Text
Penggunaan metode elektrofloflokulasi untuk menurunkan kadar TSS dan deterjen pada limbah cair laundry tahun 2018
Metode elektroflokulasi merupakan metode pengolahan limbah cair dengan mengalirkan arus listrik searah (DC) dari anoda menuju katoda. Tujuan dari penelitian ini adalah mempelajari penerapan metode elektroflokulasi untuk pengolahan limbah cair laundry dengan menggunakan variasi tegangan listrik untuk menurunkan kadar deterjen dan TSS.
Penelitian ini termasuk dalam jenis penelitian Eksperimen Murni (True Experiment) dengan rancangan “2 (Two) Group Posttest Comparison”. Penelitian ini dilakukan dengan menggunakan sistem batch. Elektroda yang digunakan yaitu Karbon (C) sebagai katoda dengan luas permukaan efektif sebesar 70,48 cm2 dan Tembaga (Cu) sebagai anoda dengan luas permukaan efektif sebesar 16,08 cm2. Sumber arus listrik yang digunakan yaitu arus searah (DC), dengan kuat arus sebesar 5 ampere, dan tegangan listrik yang digunakan yaitu sebesar 6 volt, 9 volt, dan 12 volt dengan waktu kontak selama 2 jam.
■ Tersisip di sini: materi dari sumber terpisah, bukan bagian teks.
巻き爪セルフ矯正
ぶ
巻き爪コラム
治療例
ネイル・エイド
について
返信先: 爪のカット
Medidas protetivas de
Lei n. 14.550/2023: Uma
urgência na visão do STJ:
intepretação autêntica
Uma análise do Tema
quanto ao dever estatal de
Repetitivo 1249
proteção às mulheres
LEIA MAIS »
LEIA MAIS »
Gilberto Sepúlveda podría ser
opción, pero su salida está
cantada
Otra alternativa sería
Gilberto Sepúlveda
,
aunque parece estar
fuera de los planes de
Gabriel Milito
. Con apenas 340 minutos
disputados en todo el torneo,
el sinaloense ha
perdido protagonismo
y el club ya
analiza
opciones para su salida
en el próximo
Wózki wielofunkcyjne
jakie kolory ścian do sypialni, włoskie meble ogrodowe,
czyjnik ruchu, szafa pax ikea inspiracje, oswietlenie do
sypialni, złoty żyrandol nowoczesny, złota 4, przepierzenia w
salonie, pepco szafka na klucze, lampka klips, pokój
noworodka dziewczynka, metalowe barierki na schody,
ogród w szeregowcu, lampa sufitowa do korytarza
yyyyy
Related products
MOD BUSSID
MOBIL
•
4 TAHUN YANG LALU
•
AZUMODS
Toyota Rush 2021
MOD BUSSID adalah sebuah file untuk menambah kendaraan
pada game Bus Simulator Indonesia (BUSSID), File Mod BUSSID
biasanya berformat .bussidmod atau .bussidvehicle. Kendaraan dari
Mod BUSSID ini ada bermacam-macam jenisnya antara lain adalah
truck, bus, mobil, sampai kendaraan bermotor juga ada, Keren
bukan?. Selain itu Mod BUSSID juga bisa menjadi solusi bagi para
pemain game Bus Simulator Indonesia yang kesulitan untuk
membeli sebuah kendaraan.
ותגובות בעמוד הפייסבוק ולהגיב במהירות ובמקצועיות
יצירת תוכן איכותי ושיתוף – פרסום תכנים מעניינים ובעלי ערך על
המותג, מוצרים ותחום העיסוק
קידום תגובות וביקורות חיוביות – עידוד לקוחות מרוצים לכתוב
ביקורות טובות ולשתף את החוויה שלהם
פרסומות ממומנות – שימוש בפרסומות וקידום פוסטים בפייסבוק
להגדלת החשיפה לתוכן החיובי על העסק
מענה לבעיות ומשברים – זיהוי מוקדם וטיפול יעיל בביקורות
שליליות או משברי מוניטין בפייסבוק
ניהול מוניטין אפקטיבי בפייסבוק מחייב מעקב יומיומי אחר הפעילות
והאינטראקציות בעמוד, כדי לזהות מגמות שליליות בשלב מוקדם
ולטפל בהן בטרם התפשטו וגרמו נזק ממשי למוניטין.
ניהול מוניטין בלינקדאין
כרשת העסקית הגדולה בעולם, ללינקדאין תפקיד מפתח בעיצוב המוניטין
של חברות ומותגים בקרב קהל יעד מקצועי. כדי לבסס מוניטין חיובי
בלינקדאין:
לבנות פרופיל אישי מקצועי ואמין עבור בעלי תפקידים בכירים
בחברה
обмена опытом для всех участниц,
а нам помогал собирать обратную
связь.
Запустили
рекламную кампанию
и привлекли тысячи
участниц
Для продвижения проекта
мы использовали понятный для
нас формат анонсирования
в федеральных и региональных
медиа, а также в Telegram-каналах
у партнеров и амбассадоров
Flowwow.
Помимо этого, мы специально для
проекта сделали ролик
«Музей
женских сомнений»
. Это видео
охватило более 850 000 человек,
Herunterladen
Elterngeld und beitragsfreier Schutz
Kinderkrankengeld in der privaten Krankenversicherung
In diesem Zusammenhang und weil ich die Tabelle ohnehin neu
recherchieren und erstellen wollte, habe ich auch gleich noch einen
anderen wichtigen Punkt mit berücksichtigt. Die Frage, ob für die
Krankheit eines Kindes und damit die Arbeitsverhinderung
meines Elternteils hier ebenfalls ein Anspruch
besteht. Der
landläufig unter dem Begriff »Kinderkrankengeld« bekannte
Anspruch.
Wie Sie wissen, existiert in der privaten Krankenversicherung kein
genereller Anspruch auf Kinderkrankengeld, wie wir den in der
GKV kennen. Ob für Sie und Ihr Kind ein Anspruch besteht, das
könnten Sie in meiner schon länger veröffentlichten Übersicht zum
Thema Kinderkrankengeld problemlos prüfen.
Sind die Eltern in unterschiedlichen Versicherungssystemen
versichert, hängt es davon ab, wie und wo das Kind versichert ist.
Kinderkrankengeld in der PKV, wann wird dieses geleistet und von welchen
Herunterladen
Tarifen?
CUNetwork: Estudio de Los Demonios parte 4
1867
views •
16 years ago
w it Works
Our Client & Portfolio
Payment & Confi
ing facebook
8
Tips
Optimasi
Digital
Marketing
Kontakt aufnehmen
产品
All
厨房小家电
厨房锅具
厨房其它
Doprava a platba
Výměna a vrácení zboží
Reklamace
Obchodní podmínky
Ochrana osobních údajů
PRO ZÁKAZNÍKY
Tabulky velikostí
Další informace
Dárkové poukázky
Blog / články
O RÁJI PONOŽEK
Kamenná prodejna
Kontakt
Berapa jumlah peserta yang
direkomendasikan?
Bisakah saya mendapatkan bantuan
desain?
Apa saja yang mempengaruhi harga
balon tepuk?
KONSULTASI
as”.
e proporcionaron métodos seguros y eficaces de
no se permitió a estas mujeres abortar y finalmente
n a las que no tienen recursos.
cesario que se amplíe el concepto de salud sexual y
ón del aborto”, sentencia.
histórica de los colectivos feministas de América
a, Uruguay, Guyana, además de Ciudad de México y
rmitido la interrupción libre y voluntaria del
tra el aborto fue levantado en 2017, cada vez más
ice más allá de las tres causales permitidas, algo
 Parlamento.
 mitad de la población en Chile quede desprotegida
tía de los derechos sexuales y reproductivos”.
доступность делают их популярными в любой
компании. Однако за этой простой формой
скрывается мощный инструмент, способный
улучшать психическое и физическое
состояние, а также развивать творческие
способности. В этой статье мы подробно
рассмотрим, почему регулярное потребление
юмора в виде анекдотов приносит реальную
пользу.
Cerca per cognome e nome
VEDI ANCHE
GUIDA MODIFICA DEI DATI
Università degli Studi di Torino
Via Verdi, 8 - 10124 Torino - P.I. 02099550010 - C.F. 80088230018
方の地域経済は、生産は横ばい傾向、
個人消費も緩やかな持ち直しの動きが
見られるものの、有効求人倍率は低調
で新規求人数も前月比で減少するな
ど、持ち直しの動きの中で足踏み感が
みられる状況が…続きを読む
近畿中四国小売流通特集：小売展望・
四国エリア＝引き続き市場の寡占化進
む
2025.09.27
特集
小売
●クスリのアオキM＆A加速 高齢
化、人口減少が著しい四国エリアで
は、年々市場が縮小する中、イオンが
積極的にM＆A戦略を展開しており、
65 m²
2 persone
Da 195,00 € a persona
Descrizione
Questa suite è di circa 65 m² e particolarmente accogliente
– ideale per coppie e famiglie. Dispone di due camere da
Hasil penelitian menunjukkan bahwa kondisi optimal pengolahan limbah cair laundry dengan elektroflokulasi terjadi pada perlakuan dengan tegangan listrik 12 volt yang mampu menurunkan kadar TSS dari 315,67 mg/l menjadi 81,99 mg/l dan menurunkan kadar deterjen dari 11,48 mg/l menjadi 0,41 mg/l. Dari hasil penelitian juga dapat diketahui bahwa semua kadar deterjen pada limbah cair laundry sesudah pengolahan telah memenuhi baku mutu lingkungan. Sedangkan untuk kadar TSS, hanya pengolahan dengan tegangan listrik 6 volt yang menghasilkan kadar TSS yang tidak memenuhi baku mutu berdasarkan Peraturan Gubernur Jawa Timur No. 72 Tahun 2013 Tentang Baku Mutu Air Limbah Bagi Industri dan/atau Kegiatan Usaha Lainnya.
Dari hasil penelitian tersebut maka dapat disimpulkan bahwa semakin besar tegangan listrik yang digunakan pada saat proses elektroflokulasi, maka semakin besar penurunan kadar TSS dan deterjen yang terjadi.